Exercise prompt: Below are some entries; can you quote all of them exactly?

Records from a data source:
==========

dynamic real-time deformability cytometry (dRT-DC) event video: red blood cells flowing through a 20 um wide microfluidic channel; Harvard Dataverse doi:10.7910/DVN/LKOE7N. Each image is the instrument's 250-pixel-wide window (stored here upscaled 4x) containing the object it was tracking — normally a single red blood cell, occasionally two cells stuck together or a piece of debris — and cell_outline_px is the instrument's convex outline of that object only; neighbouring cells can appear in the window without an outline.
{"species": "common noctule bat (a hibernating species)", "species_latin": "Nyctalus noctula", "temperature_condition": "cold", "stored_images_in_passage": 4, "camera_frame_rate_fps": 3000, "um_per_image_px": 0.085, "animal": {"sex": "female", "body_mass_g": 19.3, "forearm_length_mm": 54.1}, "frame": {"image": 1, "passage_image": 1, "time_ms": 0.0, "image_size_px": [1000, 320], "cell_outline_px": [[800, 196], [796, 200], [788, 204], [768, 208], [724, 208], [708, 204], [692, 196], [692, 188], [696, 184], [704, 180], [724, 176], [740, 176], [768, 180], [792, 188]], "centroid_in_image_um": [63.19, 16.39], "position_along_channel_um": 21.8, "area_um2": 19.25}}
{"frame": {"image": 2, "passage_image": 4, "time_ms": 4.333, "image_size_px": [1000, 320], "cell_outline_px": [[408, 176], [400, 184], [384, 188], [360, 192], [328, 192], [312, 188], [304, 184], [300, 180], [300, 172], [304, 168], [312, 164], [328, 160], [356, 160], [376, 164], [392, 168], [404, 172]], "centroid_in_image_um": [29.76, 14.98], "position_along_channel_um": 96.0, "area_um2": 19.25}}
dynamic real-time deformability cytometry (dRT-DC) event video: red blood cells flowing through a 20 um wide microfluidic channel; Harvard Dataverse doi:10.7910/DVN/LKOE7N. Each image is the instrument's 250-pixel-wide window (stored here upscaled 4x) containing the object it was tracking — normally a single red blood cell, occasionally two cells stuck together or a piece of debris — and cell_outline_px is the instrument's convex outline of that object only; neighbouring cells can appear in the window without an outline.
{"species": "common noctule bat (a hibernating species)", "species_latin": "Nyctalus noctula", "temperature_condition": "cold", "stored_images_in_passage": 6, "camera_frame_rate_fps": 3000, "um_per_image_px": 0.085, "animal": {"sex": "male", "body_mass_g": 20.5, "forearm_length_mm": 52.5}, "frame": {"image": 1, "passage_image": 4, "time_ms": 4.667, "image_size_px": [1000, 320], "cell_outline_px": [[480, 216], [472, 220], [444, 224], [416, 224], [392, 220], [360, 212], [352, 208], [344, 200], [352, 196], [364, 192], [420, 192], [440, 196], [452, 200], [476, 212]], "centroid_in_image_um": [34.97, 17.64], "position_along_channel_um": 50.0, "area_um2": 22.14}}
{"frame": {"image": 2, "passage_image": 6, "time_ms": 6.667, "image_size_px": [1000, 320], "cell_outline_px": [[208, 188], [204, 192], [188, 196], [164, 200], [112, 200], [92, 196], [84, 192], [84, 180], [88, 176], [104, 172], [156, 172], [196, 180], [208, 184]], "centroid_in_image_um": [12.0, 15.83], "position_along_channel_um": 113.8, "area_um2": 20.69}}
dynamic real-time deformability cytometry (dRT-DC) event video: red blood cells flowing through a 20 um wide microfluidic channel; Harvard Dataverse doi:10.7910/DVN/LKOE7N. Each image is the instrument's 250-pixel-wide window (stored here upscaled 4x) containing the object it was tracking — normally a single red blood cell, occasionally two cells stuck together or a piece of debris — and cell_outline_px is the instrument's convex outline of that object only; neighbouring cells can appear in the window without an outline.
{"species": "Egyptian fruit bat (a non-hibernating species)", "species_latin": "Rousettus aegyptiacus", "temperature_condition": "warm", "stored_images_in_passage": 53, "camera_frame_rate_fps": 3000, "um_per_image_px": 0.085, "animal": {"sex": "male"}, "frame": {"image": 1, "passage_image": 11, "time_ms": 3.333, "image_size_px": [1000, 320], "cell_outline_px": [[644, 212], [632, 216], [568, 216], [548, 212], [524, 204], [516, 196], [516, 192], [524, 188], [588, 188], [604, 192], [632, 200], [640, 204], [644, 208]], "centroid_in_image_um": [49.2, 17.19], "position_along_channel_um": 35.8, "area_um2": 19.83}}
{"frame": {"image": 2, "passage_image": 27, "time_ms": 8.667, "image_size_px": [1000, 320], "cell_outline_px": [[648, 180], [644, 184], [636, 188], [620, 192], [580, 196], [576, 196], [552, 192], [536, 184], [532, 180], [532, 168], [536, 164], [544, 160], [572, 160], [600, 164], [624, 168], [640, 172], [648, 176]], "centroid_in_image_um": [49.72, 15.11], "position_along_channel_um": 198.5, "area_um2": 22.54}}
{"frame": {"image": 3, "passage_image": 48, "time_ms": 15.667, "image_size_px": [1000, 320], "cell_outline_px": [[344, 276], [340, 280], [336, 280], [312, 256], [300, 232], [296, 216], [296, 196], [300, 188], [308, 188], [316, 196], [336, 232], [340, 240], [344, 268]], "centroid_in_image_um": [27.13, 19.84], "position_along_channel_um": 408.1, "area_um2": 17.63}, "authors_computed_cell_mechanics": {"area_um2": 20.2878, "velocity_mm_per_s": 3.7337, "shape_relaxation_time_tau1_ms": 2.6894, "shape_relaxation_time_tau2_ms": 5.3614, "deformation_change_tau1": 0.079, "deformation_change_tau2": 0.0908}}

==========

Result of the task:
dynamic real-time deformability cytometry (dRT-DC) event video: red blood cells flowing through a 20 um wide microfluidic channel; Harvard Dataverse doi:10.7910/DVN/LKOE7N. Each image is the instrument's 250-pixel-wide window (stored here upscaled 4x) containing the object it was tracking — normally a single red blood cell, occasionally two cells stuck together or a piece of debris — and cell_outline_px is the instrument's convex outline of that object only; neighbouring cells can appear in the window without an outline.
{"species": "common noctule bat (a hibernating species)", "species_latin": "Nyctalus noctula", "temperature_condition": "cold", "stored_images_in_passage": 4, "camera_frame_rate_fps": 3000, "um_per_image_px": 0.085, "animal": {"sex": "female", "body_mass_g": 19.3, "forearm_length_mm": 54.1}, "frame": {"image": 1, "passage_image": 1, "time_ms": 0.0, "image_size_px": [1000, 320], "cell_outline_px": [[800, 196], [796, 200], [788, 204], [768, 208], [724, 208], [708, 204], [692, 196], [692, 188], [696, 184], [704, 180], [724, 176], [740, 176], [768, 180], [792, 188]], "centroid_in_image_um": [63.19, 16.39], "position_along_channel_um": 21.8, "area_um2": 19.25}}
{"frame": {"image": 2, "passage_image": 4, "time_ms": 4.333, "image_size_px": [1000, 320], "cell_outline_px": [[408, 176], [400, 184], [384, 188], [360, 192], [328, 192], [312, 188], [304, 184], [300, 180], [300, 172], [304, 168], [312, 164], [328, 160], [356, 160], [376, 164], [392, 168], [404, 172]], "centroid_in_image_um": [29.76, 14.98], "position_along_channel_um": 96.0, "area_um2": 19.25}}
dynamic real-time deformability cytometry (dRT-DC) event video: red blood cells flowing through a 20 um wide microfluidic channel; Harvard Dataverse doi:10.7910/DVN/LKOE7N. Each image is the instrument's 250-pixel-wide window (stored here upscaled 4x) containing the object it was tracking — normally a single red blood cell, occasionally two cells stuck together or a piece of debris — and cell_outline_px is the instrument's convex outline of that object only; neighbouring cells can appear in the window without an outline.
{"species": "common noctule bat (a hibernating species)", "species_latin": "Nyctalus noctula", "temperature_condition": "cold", "stored_images_in_passage": 6, "camera_frame_rate_fps": 3000, "um_per_image_px": 0.085, "animal": {"sex": "male", "body_mass_g": 20.5, "forearm_length_mm": 52.5}, "frame": {"image": 1, "passage_image": 4, "time_ms": 4.667, "image_size_px": [1000, 320], "cell_outline_px": [[480, 216], [472, 220], [444, 224], [416, 224], [392, 220], [360, 212], [352, 208], [344, 200], [352, 196], [364, 192], [420, 192], [440, 196], [452, 200], [476, 212]], "centroid_in_image_um": [34.97, 17.64], "position_along_channel_um": 50.0, "area_um2": 22.14}}
{"frame": {"image": 2, "passage_image": 6, "time_ms": 6.667, "image_size_px": [1000, 320], "cell_outline_px": [[208, 188], [204, 192], [188, 196], [164, 200], [112, 200], [92, 196], [84, 192], [84, 180], [88, 176], [104, 172], [156, 172], [196, 180], [208, 184]], "centroid_in_image_um": [12.0, 15.83], "position_along_channel_um": 113.8, "area_um2": 20.69}}
dynamic real-time deformability cytometry (dRT-DC) event video: red blood cells flowing through a 20 um wide microfluidic channel; Harvard Dataverse doi:10.7910/DVN/LKOE7N. Each image is the instrument's 250-pixel-wide window (stored here upscaled 4x) containing the object it was tracking — normally a single red blood cell, occasionally two cells stuck together or a piece of debris — and cell_outline_px is the instrument's convex outline of that object only; neighbouring cells can appear in the window without an outline.
{"species": "Egyptian fruit bat (a non-hibernating species)", "species_latin": "Rousettus aegyptiacus", "temperature_condition": "warm", "stored_images_in_passage": 53, "camera_frame_rate_fps": 3000, "um_per_image_px": 0.085, "animal": {"sex": "male"}, "frame": {"image": 1, "passage_image": 11, "time_ms": 3.333, "image_size_px": [1000, 320], "cell_outline_px": [[644, 212], [632, 216], [568, 216], [548, 212], [524, 204], [516, 196], [516, 192], [524, 188], [588, 188], [604, 192], [632, 200], [640, 204], [644, 208]], "centroid_in_image_um": [49.2, 17.19], "position_along_channel_um": 35.8, "area_um2": 19.83}}
{"frame": {"image": 2, "passage_image": 27, "time_ms": 8.667, "image_size_px": [1000, 320], "cell_outline_px": [[648, 180], [644, 184], [636, 188], [620, 192], [580, 196], [576, 196], [552, 192], [536, 184], [532, 180], [532, 168], [536, 164], [544, 160], [572, 160], [600, 164], [624, 168], [640, 172], [648, 176]], "centroid_in_image_um": [49.72, 15.11], "position_along_channel_um": 198.5, "area_um2": 22.54}}
{"frame": {"image": 3, "passage_image": 48, "time_ms": 15.667, "image_size_px": [1000, 320], "cell_outline_px": [[344, 276], [340, 280], [336, 280], [312, 256], [300, 232], [296, 216], [296, 196], [300, 188], [308, 188], [316, 196], [336, 232], [340, 240], [344, 268]], "centroid_in_image_um": [27.13, 19.84], "position_along_channel_um": 408.1, "area_um2": 17.63}, "authors_computed_cell_mechanics": {"area_um2": 20.2878, "velocity_mm_per_s": 3.7337, "shape_relaxation_time_tau1_ms": 2.6894, "shape_relaxation_time_tau2_ms": 5.3614, "deformation_change_tau1": 0.079, "deformation_change_tau2": 0.0908}}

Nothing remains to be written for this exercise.